Kids, Calcium and…
12 cups of Kale?
You probably know that milk is a great way for kids to get their bone-building nutrients. If not, you really need to spend more time listening to the nutrition experts. Pretty much every one will tell you that the best way to get all your nutrients, particularly calcium, is from foods. But in reality—especially a reality that includes kids—this can be tough. Despite our best efforts, one out of every two children ages nine and older don’t get enough calcium. You could try to make up for this deficit by eating calcium-rich vegetables like kale, broccoli and Chinese cabbage. But if you want to get as much calcium as you get in milk, you’ll need to eat a lot of them. It takes 12 cups of raw kale, for example, to match the amount of calcium in one glass of milk.
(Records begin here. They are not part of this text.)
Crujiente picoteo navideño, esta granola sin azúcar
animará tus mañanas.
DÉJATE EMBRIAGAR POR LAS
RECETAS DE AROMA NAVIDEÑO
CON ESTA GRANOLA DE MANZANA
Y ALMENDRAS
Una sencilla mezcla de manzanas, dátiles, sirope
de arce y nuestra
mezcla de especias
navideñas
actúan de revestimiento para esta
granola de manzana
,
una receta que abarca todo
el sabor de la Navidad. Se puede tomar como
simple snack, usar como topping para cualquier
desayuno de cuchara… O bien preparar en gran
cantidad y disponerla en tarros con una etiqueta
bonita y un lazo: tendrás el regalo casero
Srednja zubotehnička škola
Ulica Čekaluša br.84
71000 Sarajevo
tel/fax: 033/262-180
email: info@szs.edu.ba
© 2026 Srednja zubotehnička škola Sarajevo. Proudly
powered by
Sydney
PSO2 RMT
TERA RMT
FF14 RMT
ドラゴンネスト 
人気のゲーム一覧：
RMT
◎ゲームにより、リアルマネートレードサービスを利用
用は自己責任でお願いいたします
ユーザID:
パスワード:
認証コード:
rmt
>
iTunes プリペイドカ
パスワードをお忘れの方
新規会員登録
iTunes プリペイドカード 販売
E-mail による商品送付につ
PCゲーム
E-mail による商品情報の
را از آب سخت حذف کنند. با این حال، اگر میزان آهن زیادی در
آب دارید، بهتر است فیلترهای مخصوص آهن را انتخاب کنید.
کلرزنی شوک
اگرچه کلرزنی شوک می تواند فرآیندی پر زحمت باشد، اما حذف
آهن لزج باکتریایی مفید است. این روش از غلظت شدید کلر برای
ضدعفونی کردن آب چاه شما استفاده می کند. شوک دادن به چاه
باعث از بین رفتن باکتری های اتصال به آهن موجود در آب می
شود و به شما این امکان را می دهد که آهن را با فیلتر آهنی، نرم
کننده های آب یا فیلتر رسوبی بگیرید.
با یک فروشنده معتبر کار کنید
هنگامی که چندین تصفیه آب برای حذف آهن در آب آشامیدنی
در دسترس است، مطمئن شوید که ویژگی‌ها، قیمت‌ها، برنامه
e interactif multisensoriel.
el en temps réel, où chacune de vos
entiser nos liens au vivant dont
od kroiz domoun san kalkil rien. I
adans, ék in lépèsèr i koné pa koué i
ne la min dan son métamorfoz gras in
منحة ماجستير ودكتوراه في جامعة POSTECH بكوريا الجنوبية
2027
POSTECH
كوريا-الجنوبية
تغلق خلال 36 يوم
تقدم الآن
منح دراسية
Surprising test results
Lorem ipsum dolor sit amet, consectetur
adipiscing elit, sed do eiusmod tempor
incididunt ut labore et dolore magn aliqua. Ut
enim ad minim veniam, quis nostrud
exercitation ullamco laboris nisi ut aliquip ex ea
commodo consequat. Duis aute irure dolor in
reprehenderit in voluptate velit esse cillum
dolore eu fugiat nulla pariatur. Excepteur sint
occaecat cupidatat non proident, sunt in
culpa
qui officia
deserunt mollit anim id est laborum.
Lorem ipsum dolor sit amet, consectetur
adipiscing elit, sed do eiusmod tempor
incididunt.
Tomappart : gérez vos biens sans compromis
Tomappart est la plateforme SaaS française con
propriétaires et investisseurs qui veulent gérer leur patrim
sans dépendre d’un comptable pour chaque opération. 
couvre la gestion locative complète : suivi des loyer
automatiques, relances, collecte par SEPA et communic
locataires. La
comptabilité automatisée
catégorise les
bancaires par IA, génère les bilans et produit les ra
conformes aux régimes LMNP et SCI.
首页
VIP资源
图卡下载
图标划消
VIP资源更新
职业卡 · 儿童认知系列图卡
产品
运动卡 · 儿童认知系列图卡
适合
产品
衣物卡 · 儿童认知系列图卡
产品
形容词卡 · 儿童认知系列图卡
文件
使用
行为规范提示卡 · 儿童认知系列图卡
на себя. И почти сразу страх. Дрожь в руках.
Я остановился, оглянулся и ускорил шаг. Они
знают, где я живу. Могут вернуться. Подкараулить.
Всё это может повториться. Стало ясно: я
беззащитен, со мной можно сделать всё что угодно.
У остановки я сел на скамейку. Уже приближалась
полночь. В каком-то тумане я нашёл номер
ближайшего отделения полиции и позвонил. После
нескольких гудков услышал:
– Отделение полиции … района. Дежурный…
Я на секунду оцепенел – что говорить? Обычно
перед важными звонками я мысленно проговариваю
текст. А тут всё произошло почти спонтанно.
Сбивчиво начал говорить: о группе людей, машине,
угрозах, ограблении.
Unless your child is an extraordinarily hungry, not to mention adventurous eater, that’s not likely to happen.
These are just a few of the reasons dairy foods such as milk, yogurt and cheese are the main food source of calcium for most people in the U.S. In fact, on average, milk is the top food source of calcium, vitamin D and potassium for Americans age 2 and older. And while milk is an important source of essential nutrients in a kid’s diet that contributes to bone and overall health, by age 6, many are not getting the daily recommended amount of dairy. When you consider how delicious fresh, cold milk is, it’s a bit of a mystery. Nothing against kale, of course, but if you gave your kids a choice, we’re pretty sure they’d go with the milk.